Haar carrière startte toen ze Selah Sue verving in de dubstepformatie AKS. De laatste vier jaar zingt ze en speelt ze keyboard bij Ozark Henry (Piet Goddaer). Schrijfster Kristien Dieltiens trof haar in haar  geboortestad en zag een gewoon meisje, hartelijk groetend naar mensen die ze kende, hongerig naar een vegetarische pasta, bereid om er een lang gesprek van te maken.

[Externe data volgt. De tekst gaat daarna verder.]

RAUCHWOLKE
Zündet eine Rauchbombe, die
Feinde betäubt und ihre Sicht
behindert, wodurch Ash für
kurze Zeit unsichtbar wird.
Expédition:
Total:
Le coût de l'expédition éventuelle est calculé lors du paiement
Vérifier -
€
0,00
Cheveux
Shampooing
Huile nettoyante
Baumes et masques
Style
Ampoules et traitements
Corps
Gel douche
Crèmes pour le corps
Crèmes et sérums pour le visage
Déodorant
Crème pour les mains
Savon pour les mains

Laura, wat was jouw allereerste Eurosongervaring?
Ik was een jaar of vijf en ik vond het heerlijk om in de living bij mijn oom Eddy te dansen op het winnende liedje van ABBA (lacht). Hij woonde samen met mijn oom Guido, de broer van mijn vader. Zij woonden naast mijn grootouders waar ook de piano stond waarop ik leerde spelen. Vooral oom Eddy volgde met grote aandacht het jaarlijkse liedjesfestival. Hij heeft me het meest getriggerd door de songs te laten horen. Hij danste de hilarische en aanstekelijke danspasjes erbij. Omdat zij geen kinderen hadden, en ik er kind aan huis was, had ik een speciaal plaatsje in hun hart. Nu ik zelf meedoe aan dit festival zijn ze apentrots. Het zal hen wel slapeloze nachten bezorgen.

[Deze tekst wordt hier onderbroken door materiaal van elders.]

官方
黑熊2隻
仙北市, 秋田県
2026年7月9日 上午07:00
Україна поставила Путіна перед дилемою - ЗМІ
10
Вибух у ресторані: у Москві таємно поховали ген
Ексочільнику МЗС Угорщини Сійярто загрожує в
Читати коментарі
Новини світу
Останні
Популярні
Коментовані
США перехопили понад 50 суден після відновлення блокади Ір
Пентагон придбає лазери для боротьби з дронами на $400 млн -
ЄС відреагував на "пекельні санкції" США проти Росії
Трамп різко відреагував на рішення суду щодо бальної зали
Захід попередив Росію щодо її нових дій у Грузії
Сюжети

Herinner je je nog je eerste Eurovisiesongfestival?
Ja, dat was toen Dana International won. Ik vond haar toen prachtig. Hoe ze zong en hoe ze zich kleedde. Mijn ouders hebben me toen ook uitgelegd wat de commotie rond haar optreden betekende en dat maakte het natuurlijk dubbel zo speciaal. Die avond leerde ik wat transgender betekende en hoe bewonderenswaardig deze act was. Achteraf gezien is het toch heel knap wat die vrouw daar toen heeft gedaan heeft. Dat vind ik ook terug bij Conchita Wurst. Die stond daar heel alleen op het podium, zonder achtergrondkoortje. Een dijk van een stem en een prachtig lied. Ze heeft het toch maar gedaan. En hoe!

Kom je uit een muzikale familie?
Nee, absoluut niet. Ik ben de enige. Mijn papa is een muziekliefhebber. Met mijn oom Guido ging ik soms naar de opera en door mijn oom Eddy leerde ik het songfestival kennen. Maar rond zeven jaar werd ik wel naar de muziekschool gestuurd. Mijn mama liet me zingen in een koor. Dat was niets voor mij. Ik was niet zo goed in een groep en daarom ben ik overgestapt naar piano. Op mijn veertiende ben ik beginnen te zingen in groepjes. Mijn eerste optreden was een wedstrijd bij de Kunstbende. Gewonnen hebben we niet, maar ik kreeg wel positief commentaar over mijn stem. Dat was een reden voor mij om me verder te ontwikkelen en mijn stem verder te scholen. De opzet van de Kunstbende vind ik prachtig. Men zou veel meer kunst in het takenpakket van het onderwijs moeten verwerken. Muziek, tekenen, dans, tekst-on-stage, schrijven en nog meer van dat, zou zo gezond zijn in de ontwikkeling van iedere jongere, ieder kind. We hebben dat nodig, die expressievormen. Het is een taal, net zoals Nederlands een taal is om te communiceren, is kunst de taal van het hart. En muziek is voor mij de beat van het hart.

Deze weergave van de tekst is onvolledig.